• 文書抜粋
----
白衣の天使

コロナの爆発的感染拡大が何とか抑えられていることについて、医療従事者、特に感染の危険に直面する看護師の献身的な働きが称賛されている。
50年以上も前になる。大学入学直後の4月に父が脳出血で倒れた。国立松本病院に検査入院中のことだ。血圧がすごく高いのに早いスピードの点滴がされ、ベッドの上で脳出血を起こしたのだから今でいえば医療事故だ。しかし当時は医療のあり方に声を上げるなどということは考えられず、ただ諦めるしかなかった。

父は重症で最初からほとんど意識がなかった。そのころの病院は完全看護ではなく、入院患者の世話をするため家族の付き添いが求められた。母は折り畳み式の簡易ベッドを持ち込んで泊まり込み、近くに住む兄弟が弁当を届けるなどしていたが、夜もゆっくり眠ることもできず、夏になって母は体調を崩してしまった。

そこで夏休みの僕が代わりに泊まり込み看護をした。父親のおむつも取り替えて手洗いした。症状が少し改善した時には、まだ動いた手で名前を書こうとする父の手助けをした。外出もできず、小型テレビやSNSもない頃だから、本を読んだり小型ラジオで音楽を聴いて時間を過ごした。海へ山へと出かける同級生たちは別世界に行ってしまったように感じた。
----
• 提供資料
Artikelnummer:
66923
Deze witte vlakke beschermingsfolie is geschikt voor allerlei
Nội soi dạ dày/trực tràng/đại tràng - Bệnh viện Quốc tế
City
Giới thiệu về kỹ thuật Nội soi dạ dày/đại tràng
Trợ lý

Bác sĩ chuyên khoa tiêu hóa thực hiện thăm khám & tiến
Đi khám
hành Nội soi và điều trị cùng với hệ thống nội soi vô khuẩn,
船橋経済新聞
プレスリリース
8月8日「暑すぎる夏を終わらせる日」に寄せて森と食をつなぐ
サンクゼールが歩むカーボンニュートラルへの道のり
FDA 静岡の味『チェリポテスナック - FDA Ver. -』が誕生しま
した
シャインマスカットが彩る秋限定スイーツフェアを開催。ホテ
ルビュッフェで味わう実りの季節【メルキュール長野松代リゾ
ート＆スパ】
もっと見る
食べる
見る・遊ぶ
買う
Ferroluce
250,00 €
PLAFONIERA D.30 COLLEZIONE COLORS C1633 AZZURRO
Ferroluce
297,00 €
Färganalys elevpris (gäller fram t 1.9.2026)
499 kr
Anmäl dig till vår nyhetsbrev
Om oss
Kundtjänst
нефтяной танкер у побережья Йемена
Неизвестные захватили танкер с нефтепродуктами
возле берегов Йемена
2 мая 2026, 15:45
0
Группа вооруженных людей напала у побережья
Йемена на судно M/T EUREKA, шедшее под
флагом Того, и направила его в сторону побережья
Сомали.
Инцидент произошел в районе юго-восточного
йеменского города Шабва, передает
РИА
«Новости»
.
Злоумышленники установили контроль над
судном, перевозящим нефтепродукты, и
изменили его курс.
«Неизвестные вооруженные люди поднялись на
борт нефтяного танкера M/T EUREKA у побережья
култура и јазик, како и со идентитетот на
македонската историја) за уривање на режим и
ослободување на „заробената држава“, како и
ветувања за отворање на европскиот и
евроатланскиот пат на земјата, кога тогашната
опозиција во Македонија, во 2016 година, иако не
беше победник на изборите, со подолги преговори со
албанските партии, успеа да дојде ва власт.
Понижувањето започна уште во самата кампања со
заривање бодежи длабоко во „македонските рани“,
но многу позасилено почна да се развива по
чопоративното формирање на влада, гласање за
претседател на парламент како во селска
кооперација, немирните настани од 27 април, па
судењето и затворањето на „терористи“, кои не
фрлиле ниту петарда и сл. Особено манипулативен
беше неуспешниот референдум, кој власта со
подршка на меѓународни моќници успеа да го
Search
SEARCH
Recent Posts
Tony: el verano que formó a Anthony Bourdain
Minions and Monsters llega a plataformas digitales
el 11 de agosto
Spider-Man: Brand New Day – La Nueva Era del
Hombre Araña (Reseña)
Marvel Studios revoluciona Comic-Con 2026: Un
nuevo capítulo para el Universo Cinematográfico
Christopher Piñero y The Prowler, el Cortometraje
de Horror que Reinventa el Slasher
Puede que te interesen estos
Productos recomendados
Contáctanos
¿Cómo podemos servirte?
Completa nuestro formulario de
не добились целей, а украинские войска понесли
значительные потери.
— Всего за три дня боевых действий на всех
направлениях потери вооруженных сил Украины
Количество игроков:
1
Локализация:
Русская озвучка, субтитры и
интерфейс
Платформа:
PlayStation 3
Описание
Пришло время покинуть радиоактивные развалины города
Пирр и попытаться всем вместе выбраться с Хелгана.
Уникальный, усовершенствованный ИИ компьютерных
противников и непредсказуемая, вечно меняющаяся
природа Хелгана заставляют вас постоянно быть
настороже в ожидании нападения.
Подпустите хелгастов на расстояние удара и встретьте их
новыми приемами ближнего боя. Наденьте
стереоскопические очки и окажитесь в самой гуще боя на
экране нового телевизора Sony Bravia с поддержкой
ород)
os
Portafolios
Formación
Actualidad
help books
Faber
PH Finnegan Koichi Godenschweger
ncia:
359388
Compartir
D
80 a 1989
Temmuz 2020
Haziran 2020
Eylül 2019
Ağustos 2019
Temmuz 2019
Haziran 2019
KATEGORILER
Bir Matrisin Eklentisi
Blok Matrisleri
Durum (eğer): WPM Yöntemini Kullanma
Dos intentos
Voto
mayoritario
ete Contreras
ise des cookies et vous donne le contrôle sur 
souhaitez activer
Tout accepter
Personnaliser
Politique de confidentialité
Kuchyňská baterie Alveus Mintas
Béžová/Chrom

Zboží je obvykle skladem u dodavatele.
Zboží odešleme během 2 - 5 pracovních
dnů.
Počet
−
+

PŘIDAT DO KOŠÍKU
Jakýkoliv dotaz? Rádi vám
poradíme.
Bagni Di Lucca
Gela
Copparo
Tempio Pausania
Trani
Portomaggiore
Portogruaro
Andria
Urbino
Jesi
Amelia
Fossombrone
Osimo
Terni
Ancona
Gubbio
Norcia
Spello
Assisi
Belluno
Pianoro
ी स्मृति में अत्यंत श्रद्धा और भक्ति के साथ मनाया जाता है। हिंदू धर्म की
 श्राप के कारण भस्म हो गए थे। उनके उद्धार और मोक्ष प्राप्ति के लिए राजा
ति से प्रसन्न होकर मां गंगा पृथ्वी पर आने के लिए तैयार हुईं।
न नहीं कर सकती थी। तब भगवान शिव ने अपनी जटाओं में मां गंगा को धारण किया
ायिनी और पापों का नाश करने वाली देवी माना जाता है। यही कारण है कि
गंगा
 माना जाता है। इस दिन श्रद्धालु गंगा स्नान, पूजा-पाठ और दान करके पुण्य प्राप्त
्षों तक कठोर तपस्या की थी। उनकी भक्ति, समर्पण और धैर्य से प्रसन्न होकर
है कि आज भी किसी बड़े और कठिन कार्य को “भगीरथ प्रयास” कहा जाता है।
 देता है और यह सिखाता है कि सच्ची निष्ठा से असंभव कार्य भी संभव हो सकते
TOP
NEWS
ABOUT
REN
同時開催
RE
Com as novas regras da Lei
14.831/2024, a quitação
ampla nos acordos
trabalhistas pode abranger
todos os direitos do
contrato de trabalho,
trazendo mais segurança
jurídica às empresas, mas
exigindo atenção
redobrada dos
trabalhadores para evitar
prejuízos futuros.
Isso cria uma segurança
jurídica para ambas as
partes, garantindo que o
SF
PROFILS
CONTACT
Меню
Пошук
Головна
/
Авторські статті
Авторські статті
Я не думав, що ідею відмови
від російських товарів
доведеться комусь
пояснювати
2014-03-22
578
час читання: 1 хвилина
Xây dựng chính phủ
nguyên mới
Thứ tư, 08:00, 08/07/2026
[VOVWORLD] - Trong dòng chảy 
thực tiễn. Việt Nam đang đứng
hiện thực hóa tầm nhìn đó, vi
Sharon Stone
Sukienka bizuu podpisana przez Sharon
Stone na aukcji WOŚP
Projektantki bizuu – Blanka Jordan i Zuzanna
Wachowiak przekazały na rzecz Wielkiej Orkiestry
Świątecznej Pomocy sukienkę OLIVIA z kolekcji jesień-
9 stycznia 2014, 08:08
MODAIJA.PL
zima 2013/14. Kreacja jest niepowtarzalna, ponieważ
----
• 問題と課題
**A.** 「白衣の天使」の文章で、父が脳出血で倒れたとき検査入院していた病院はどこですか？
**B.** 「白衣の天使」の文章を、最後の文に続けて書き進めてください。
これらの資料は、本文とは別の出典から取られたものです。

• 課題別解答
**A.** 国立松本病院です。

**B.**
担当医が時々回ってきて様子を見る。多分研修中の医師だったのだろうが、ほとんど言葉を発することもなかった。担当の看護婦は2人いた。20歳前後で、多分准看護婦だったろう。交代で来て、血圧測定や点滴をして、ベッド際にしゃがんで、ほとんど反応を示さない父になにかと話しかける。

深夜になってうつらうつらしていると病室に影のように入ってきて、父の様子を確認すると、小声で「お休みなさい」と僕に笑顔で言って身を翻すように暗い廊下に消えていった。父の回復は望めず、自分の将来の見通しも立たず、重苦しい気持ちの続いたあのころ、彼女たちの笑顔だけが救いだった。白い制服姿の彼女たちの姿は今も心に残る。

母は植物状態となった父を自宅で看護することにした。その年の暮れの30日に、義理の兄が28歳で2歳の長男を残してすい臓がんで亡くなった。そして翌年の正月3日、5人の子供がそろった時に父は息を引き取った。母は「子供たちが皆いてくれてよかったね」と父の遺体にすがり付いて声を上げて泣いた。母が泣くのを見たのはこの時が初めてだった。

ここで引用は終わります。